How to Do Introductions
Updated: May 3
Table manners seem to be the area in which I receive the most questions, but it is introductions that have people the most baffled. After I explain the correct way to conduct an introduction, I often get that starry-eyed stare that tells me, “I really don’t understand what you just said.” To help all of us, I have broken down the process into a simple format. Before I proceed, let me say this. Do not let a lack of confidence in handling an introduction keep you from DOING an introduction. Even if you are unsure, most people do not care. They will wonder, though, why you do not introduce an acquaintance who joins your group at a party. When a person walks up and no one introduces them, it is awkward for everyone. As the old advertising slogan said, “JUST DO IT!”
Introductions are made based on hierarchy in business situations, and based on seniority or respect, in social settings.
Example: The CEO of a company is of higher rank than the Vice President of another company. Whereas, in social settings, a grandmother is afforded the respect of having more seniority than someone in their twenties.
To determine hierarchy, seniority, or respect when conducting an introduction, always ask yourself this question. “Which person do I wish to show the most respect?” Emily Post Institute states, “It all boils down to speaking to the person you wish to honor first.” Once you determine the hierarchy of respect, you will then proceed by introducing the person of lower rank to the person of higher rank.
Example: “Senator Jones, I would like to introduce to you, Mr.

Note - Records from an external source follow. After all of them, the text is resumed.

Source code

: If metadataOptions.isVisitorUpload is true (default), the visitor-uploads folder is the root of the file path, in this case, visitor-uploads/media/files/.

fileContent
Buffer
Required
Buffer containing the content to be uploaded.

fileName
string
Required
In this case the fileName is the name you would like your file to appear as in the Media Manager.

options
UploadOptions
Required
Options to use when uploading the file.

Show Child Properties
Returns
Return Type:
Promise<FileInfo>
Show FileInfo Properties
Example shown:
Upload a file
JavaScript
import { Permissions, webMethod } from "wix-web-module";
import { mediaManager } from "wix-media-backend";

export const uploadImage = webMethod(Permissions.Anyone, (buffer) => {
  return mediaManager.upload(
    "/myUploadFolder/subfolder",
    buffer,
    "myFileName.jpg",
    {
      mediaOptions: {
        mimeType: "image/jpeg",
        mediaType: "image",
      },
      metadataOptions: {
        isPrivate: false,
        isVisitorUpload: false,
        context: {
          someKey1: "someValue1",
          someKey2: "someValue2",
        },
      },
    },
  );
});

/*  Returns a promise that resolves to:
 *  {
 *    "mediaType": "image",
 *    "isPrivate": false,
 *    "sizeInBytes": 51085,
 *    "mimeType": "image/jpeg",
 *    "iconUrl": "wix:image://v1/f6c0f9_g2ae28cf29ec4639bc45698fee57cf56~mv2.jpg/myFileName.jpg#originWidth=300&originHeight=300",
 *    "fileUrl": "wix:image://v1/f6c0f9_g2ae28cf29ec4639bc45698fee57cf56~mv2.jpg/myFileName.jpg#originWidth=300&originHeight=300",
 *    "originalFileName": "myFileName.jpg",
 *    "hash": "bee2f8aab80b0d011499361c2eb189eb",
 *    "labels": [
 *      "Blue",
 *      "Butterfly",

Smith.” You state the name of the higher authority first (Senator Jones), but you are introducing the person of lower authority (Mr. Smith) to the person of higher authority (Senator Jones).

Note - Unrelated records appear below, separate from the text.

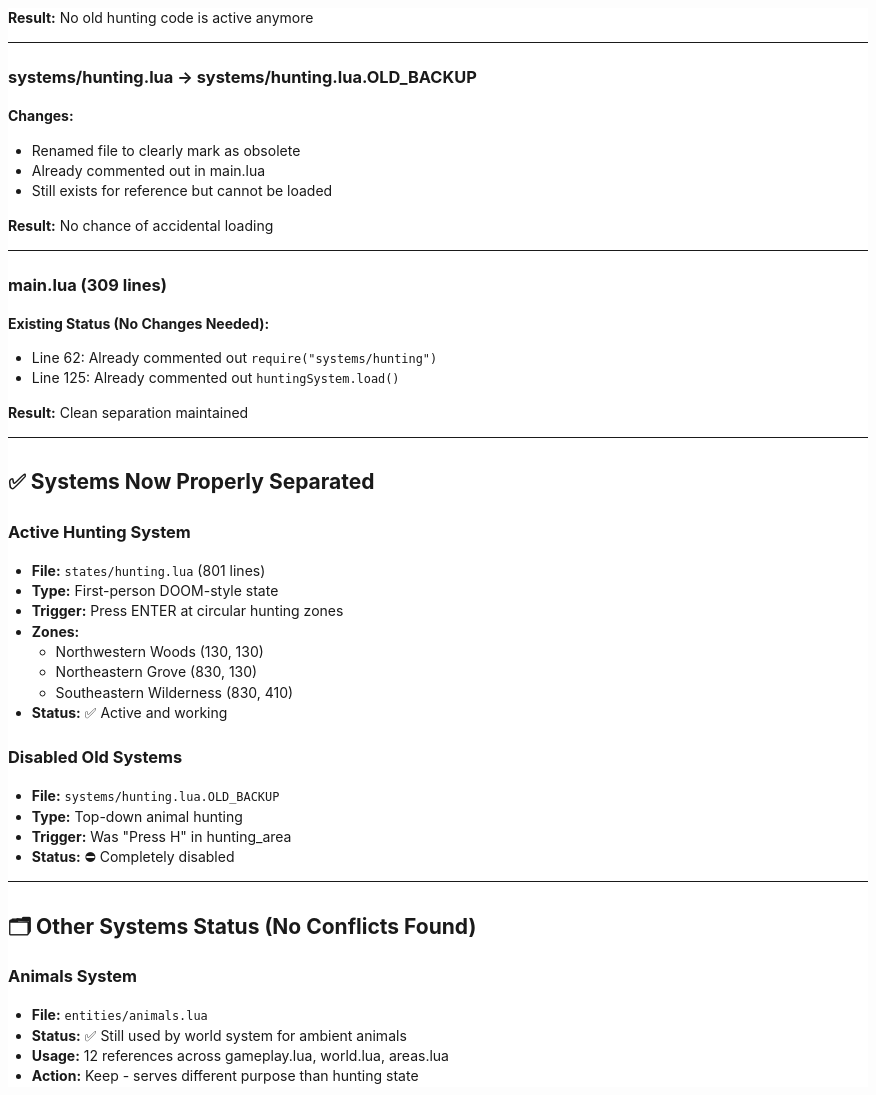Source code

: **Result:** No old hunting code is active anymore

---

### systems/hunting.lua → systems/hunting.lua.OLD_BACKUP
**Changes:**
- Renamed file to clearly mark as obsolete
- Already commented out in main.lua
- Still exists for reference but cannot be loaded

**Result:** No chance of accidental loading

---

### main.lua (309 lines)
**Existing Status (No Changes Needed):**
- Line 62: Already commented out `require("systems/hunting")`
- Line 125: Already commented out `huntingSystem.load()`

**Result:** Clean separation maintained

---

## ✅ Systems Now Properly Separated

### Active Hunting System
- **File:** `states/hunting.lua` (801 lines)
- **Type:** First-person DOOM-style state
- **Trigger:** Press ENTER at circular hunting zones
- **Zones:** 
  - Northwestern Woods (130, 130)
  - Northeastern Grove (830, 130)
  - Southeastern Wilderness (830, 410)
- **Status:** ✅ Active and working

### Disabled Old Systems
- **File:** `systems/hunting.lua.OLD_BACKUP`
- **Type:** Top-down animal hunting
- **Trigger:** Was "Press H" in hunting_area
- **Status:** ⛔ Completely disabled

---

## 🗂️ Other Systems Status (No Conflicts Found)

### Animals System
- **File:** `entities/animals.lua`
- **Status:** ✅ Still used by world system for ambient animals
- **Usage:** 12 references across gameplay.lua, world.lua, areas.lua
- **Action:** Keep - serves different purpose than hunting state
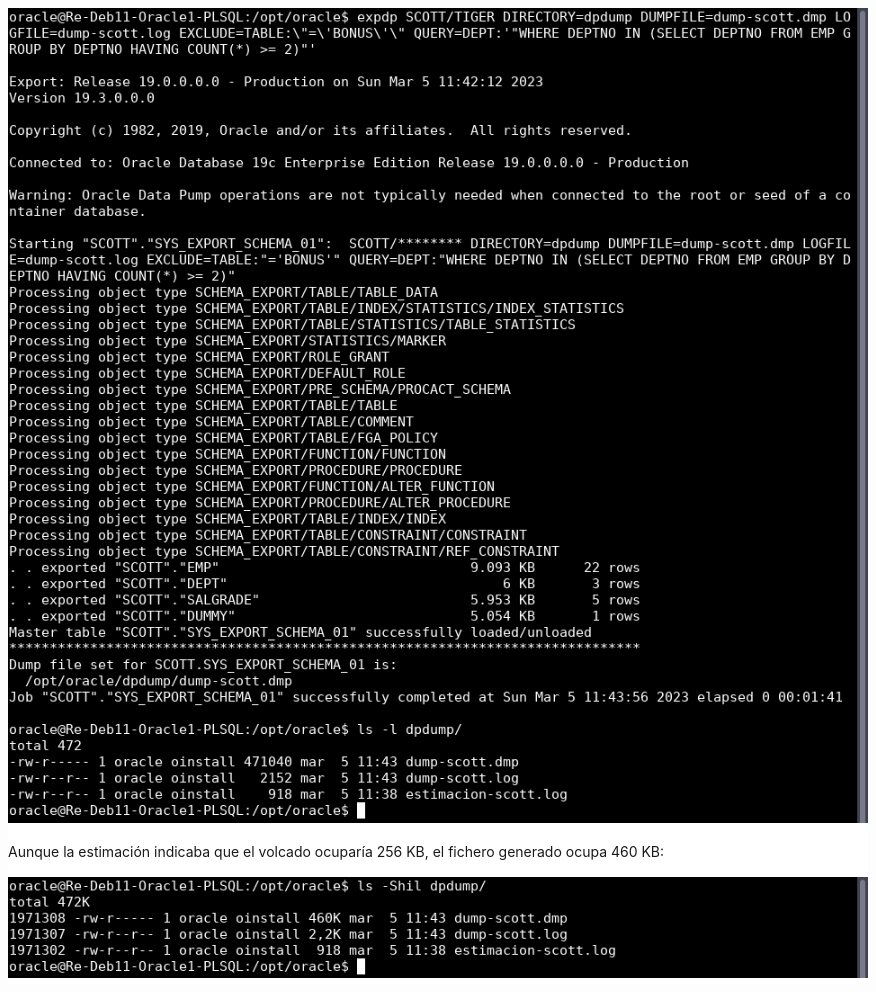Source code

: ![5](img/5.png)

Aunque la estimación indicaba que el volcado ocuparía 256 KB, el fichero generado ocupa 460 KB:

![6](img/6.png)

In a purely social setting, your grandmother would be the person you want to show the most respect as opposed to your college roommate. It would look like this, “Grandmother, I would like to introduce to you my roommate, Suzy Martin.” You would then look at Suzy and say, “Suzy, I would like you to meet my Grandmother, Mrs. Brown.” Do you see how this follows the same formula? You are first speaking to the person you wish to honor. In this situation, you speak first to Grandmother, but you are introducing your roommate to your grandmother.
This is how I remember the order of introductions. Imagine you are living in the day when a young woman was making her formal debut (being introduced) to the king in a courtly ceremony. She would be escorted into a large room where the king and queen were seated, and she would be formally presented (introduced) to the royal couple. It would sound like this, “King Henry, presenting Lady Elisabeth Walton.” The word “presenting” is the same as saying “introducing to you.” The lady was being presented (introduced) to the king. It would be no different than if the escort said, “King Henry, I would like to introduce to you, Lady Walton.” The person of lesser authority was being introduced (presented) to the person of higher authority. The order of our introductions, which came from the aristocracy, are still conducted in this manner today.

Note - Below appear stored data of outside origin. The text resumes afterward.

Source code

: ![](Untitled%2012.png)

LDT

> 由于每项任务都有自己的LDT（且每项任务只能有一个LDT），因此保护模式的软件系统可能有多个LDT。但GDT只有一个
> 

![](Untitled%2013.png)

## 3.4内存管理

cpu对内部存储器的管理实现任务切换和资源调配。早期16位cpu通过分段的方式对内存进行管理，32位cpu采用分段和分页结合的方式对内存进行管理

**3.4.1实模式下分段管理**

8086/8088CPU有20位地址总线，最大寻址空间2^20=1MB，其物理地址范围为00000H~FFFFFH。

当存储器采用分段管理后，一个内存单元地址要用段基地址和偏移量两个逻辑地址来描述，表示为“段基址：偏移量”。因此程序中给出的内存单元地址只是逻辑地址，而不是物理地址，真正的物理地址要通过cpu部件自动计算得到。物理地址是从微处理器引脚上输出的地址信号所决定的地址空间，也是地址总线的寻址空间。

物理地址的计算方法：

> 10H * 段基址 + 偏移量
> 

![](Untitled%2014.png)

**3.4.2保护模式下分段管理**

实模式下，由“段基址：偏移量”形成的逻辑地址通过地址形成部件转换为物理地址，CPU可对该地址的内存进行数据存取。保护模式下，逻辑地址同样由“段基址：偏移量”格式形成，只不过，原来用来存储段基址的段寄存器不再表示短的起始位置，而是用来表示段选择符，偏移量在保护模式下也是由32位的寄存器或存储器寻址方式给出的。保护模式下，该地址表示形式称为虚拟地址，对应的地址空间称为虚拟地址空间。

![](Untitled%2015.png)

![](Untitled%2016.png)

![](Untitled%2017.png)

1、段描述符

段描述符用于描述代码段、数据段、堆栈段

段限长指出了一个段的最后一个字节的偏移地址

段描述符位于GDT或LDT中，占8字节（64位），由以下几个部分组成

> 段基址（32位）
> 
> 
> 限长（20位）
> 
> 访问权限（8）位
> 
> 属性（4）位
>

Once people understand the formula of an introduction, the only time they tend to get confused is when the roles seem mixed up. In a social setting, females are given the higher honor of respect. You would always introduce a male to a female. “Debbie, I would like to introduce to you Edward McGee. Edward, this is my best friend, Debbie Wright.” What do you do in a social setting if the male is of higher authority? What if you are with a male U.S. Senator and need to handle and introduction with a female? Does the same rule where females are given the higher honor of respect in social settings apply to this situation? When you are unsure, go back to my original question and ask yourself, “To whom do you want to show respect and deference?” In this scenario, I would place the senator in higher authority, even in a social setting. So, the introduction would sound like this, “Senator Jones, I would like to introduce to you my colleague, Suzy Martin. Suzy, I would like you to meet Senator Jones.”
I like to know the “why” behind what I am doing, and most social skills (etiquette) we practice today have their origins somewhere in history. For a few more history lessons on our modern protocol, hop over to the blog titled Rules Without Reason.
As you hear me say repeatedly, manners are a condition of the heart. How we act and treat others reflects the character inside our soul. When it comes to introductions, whether you remember the correct order or not, just do it. Showing kindness to two people is what will be remembered.